Son günlerde Yunanistan ile Türkiye arasındaki deniz altı gerilimleri, özellikle Rum basınında önemli bir tartışma konusu haline geldi. Yunanistan, Türkiye ile olan deniz altı ilişkilerinde bir dizi güvenlik önlemi almak zorunda kaldığını vurgularken, Rum gazeteleri bu durumu, “Atina’nın Türkiye’den çekindiği” şeklinde yorumladı. Yunanistan, Ege Denizi ve Akdeniz'deki haklarını koruma çabası içinde olsa da, Rum basınındaki eleştiriler, Yunan hükümetinin alınan önlemler konusundaki tutumunu sorgulamaya açtı.
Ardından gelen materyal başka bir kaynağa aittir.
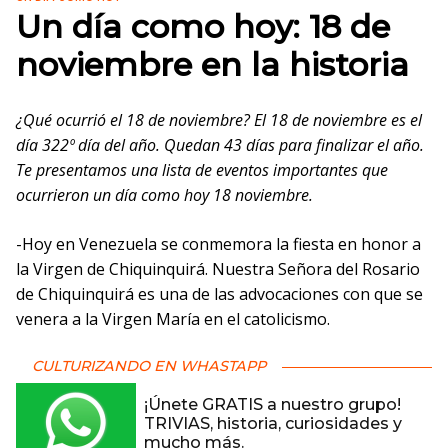
Un día como hoy: 18 de
noviembre en la historia
¿Qué ocurrió el 18 de noviembre? El 18 de noviembre es el
día 322º día del año. Quedan 43 días para finalizar el año.
Te presentamos una lista de eventos importantes que
ocurrieron un día como hoy 18 noviembre.
-Hoy en Venezuela se conmemora la fiesta en honor a
la Virgen de Chiquinquirá. Nuestra Señora del Rosario
de Chiquinquirá es una de las advocaciones con que se
venera a la Virgen María en el catolicismo.
CULTURIZANDO EN WHASTAPP
¡Únete GRATIS a nuestro grupo!
TRIVIAS, historia, curiosidades y
mucho más.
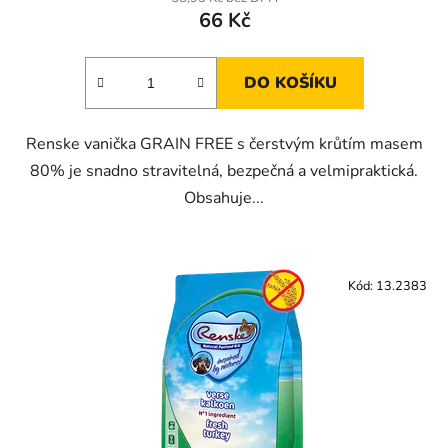
66 Kč
DO KOŠÍKU
Renske vanička GRAIN FREE s čerstvým krůtím masem
80% je snadno stravitelná, bezpečná a velmipraktická.
Obsahuje...
Kód:
13.2383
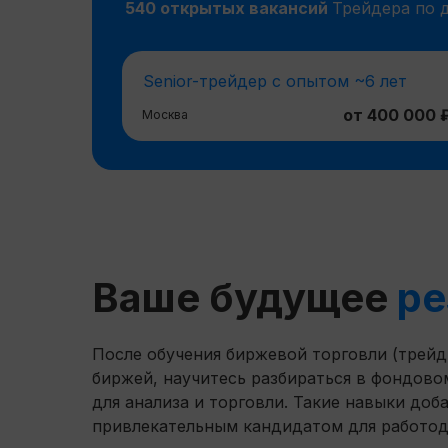
540 открытых вакансий
Трейдера по 
Senior-трейдер с опытом ~6 лет
от 400 000 
Москва
Ваше будущее
р
После обучения биржевой торговли (трейд
биржей, научитесь разбираться в фондово
для анализа и торговли. Такие навыки до
привлекательным кандидатом для работод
Rum basınında yapılan yorumlar, Yunanistan’ın Türkiye ile olan deniz altı müzakerelerinde yaşadığı tedirginliği gözler önüne seriyor. Yunan otomotiv ve enerji sektörlerinin yaşadığı belirsizlikler, hükümetin stratejik kararlarını olumsuz etkiliyor. Özellikle Türkiye'nin deniz altındaki hidrokarbon kaynakları üzerindeki etkisi, Atina'yı her geçen gün daha temkinli bir tutum sergilemeye itiyor. Yunan hükümeti, bu durumun kendi ulusal güvenliğine zarar verebileceğini düşünüyor, ancak Rum gazeteleri, alınan önlemlerin yetersiz olduğunu savunuyor. "Yunanistan, derin sularda yürütülen çalışmalardan çekiniyor ve bu durum, bölgedeki dengeyi tehdit ediyor" ifadeleri sıklıkla dile getiriliyor.
Yunanistan hükümeti, Türkiye'nin deniz altı hakları konusunda köklü bir geçmişe sahip olduğunu kabul etmesine rağmen, son gelişmeler karşısında sessiz kalmayı tercih ediyor. Bu durum, Rum gazeteleri tarafından sansasyonel bir şekilde eleştiriliyor. "Atina, uluslararası hukuku ihlal eden bir komşusu ile nasıl başa çıkacağını bilmiyor" yorumları öne çıkıyor. Türkiye'nin son yıllarda kararlılıkla sürdürdüğü sondaj çalışmaları, Yunanistan'ın iç politikalarını etkilemekle kalmayıp, uluslararası düzeyde de tartışmalara yol açmıştır. Rum basındaki eleştiriler, Yunan hükümetinin bu durumu geçici bir çözüm olarak görmesini, uzun vadeli bir strateji olarak ele almadığını öne sürüyor.
Sonuç olarak, Rum basınının Yunanistan'a yönelik eleştirileri, Türkiye ile olan ilişkilerdeki gerginliği gözler önüne seriyor. Yunanistan’ın deniz altı müzakereleri, yalnızca ekonomik değil aynı zamanda politik bir mücadele alanı haline gelmiş durumda. Yunan hükümetinin bu konuya ilişkin stratejileri, bölgedeki dengeyi etkileyebilirken, Rum basınının eleştirileri de Atina'nın uluslararası imajını sorgulatıyor. Bu durum, önümüzdeki günlerde daha fazla tartışmaya ve belirsizliğe yol açma potansiyeli taşıyor; Yunanistan ve Türkiye’nin deniz altındaki rekabeti, hem bölgesel hem de uluslararası düzeyde önemli sonuçlar doğurabilir.